Et il referma la porte, au nez du gamin, qui resta dehors.

Le beccaïo et le marquis Malaspina restèrent dix minutes, à peu près, enfermés ensemble; puis le marquis sortit.

Le beccaïo l'accompagna jusqu'à la porte avec force révérences.

A dix pas dans la rue, Malaspina rencontra son guide.

–Ah! ah! dit-il, te voilà, garçon?

–Certainement, me voilà, dit le gamin; j'attendais.

–Et qu'attendais-tu?

–J'attendais pour savoir si vous aviez réussi.

–Oui. Et, dans ce cas-là…?

–Votre Excellence se le rappelle, elle me devait une seconde piastre.

Le marquis fouilla à sa poche.

–Tiens, dit-il, la voilà.

Et il lui donna une pièce d'argent.

–Merci, Excellence, dit le gamin en la mettant dans la même main que la première, et en les faisant sauter toutes deux comme des castagnettes.

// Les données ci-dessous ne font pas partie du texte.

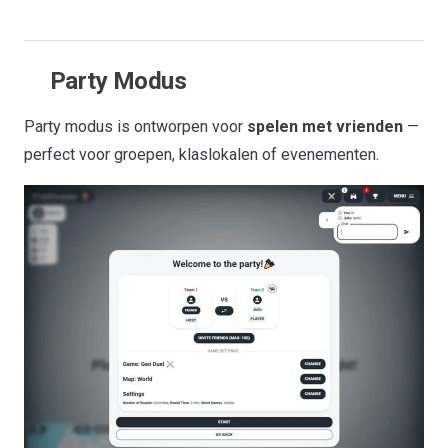
Party Modus
Party modus is ontworpen voor
spelen met vrienden
—
perfect voor groepen, klaslokalen of evenementen.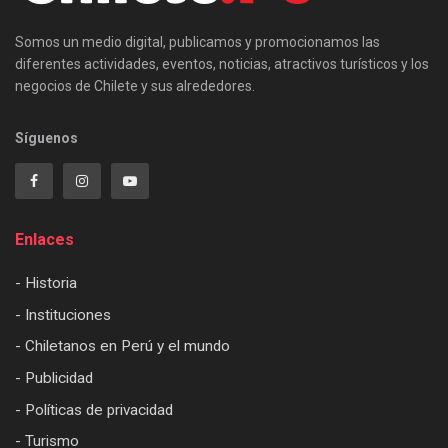
Somos un medio digital, publicamos y promocionamos las
diferentes actividades, eventos, noticias, atractivos turísticos y los
negocios de Chilete y sus alrededores.
Síguenos
Enlaces
- Historia
- Instituciones
- Chiletanos en Perú y el mundo
- Publicidad
- Políticas de privacidad
- Turismo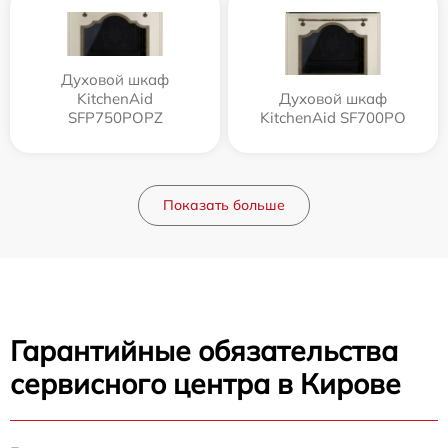
Духовой шкаф
KitchenAid
Духовой шкаф
SFP750POPZ
KitchenAid SF700PO
Показать больше
Гарантийные обязательства
сервисного центра в Кирове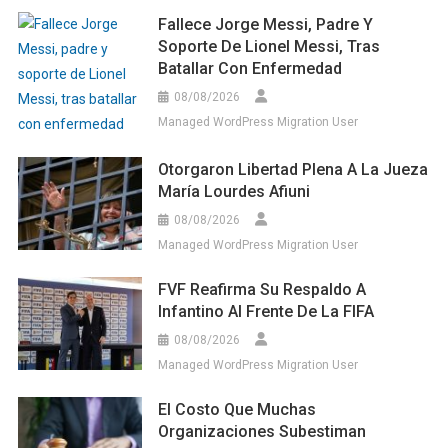
Fallece Jorge Messi, Padre Y
Soporte De Lionel Messi, Tras
Batallar Con Enfermedad
08/08/2026
Managed WordPress Migration User
Otorgaron Libertad Plena A La Jueza
María Lourdes Afiuni
08/08/2026
Managed WordPress Migration User
FVF Reafirma Su Respaldo A
Infantino Al Frente De La FIFA
08/08/2026
Managed WordPress Migration User
El Costo Que Muchas
Organizaciones Subestiman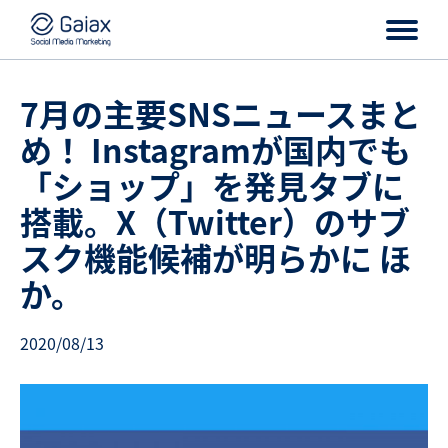
7月の主要SNSニュースまと
め！ Instagramが国内でも
「ショップ」を発見タブに
搭載。X（Twitter）のサブ
スク機能候補が明らかに ほ
か。
2020/08/13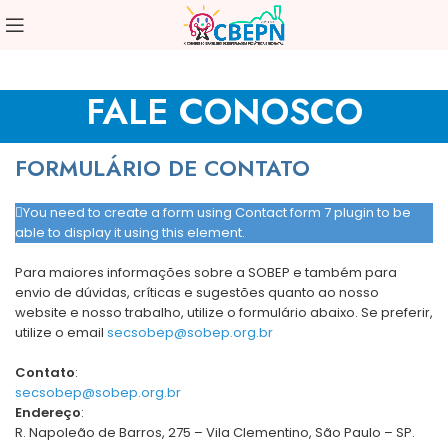
FALE CONOSCO
FORMULÁRIO DE CONTATO
You need to create a form using Contact form 7 plugin to be
able to display it using this element.
Para maiores informações sobre a SOBEP e também para
envio de dúvidas, críticas e sugestões quanto ao nosso
website e nosso trabalho, utilize o formulário abaixo. Se preferir,
utilize o email
secsobep@sobep.org.br
Contato
:
secsobep@sobep.org.br
Endereço
:
R. Napoleão de Barros, 275 – Vila Clementino, São Paulo – SP.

Dieu vous donne une longue vie!

Le marquis remonta dans sa voiture, en donnant l'ordre au cocher de toucher aux Florentins.

Pendant ce temps, Peppino montait sur une borne, et, à la lueur de la lampe d'une madone, examinait la pièce qu'il venait de recevoir.

–Oh! dit-il, il m'a donné un ducat au lieu d'une piastre! c'est deux carlins qu'il me vole. Ces grands seigneurs, sont-ils canailles!

Pendant que Peppino faisait son apologie, le marquis Malaspina roulait vers les Florentins.

A la porte du théâtre, ou plutôt sur la petite place qui la précède, il vit la voiture du vice-roi; ce qui indiquait que le prince était encore au spectacle.

Il sauta à bas de son carrocello, paya son cocher, monta vivement et se fit ouvrir la porte de la loge du prince.

Au bruit que fit cette porte en s'ouvrant, le prince se retourna.

–Ah! ah! Malaspina, dit-il, c'est vous?

–Oui, mon prince, répondit le marquis avec sa brutalité ordinaire.

–Eh bien?

–Tout est arrangé, et, demain, à dix heures du matin, les ordres de Sa Majesté seront exécutés.

–Merci, répondit le prince. Mettez-vous donc là. Vous avez perdu le duo du second acte; mais, par bonheur, vous arrivez à temps pour le Pira che spunti l'aurora!

2Le «vêtu de drap» (vestito di panno) est le signe d'aristocratie devant lequel s'inclinaient les Napolitains du dernier siècle.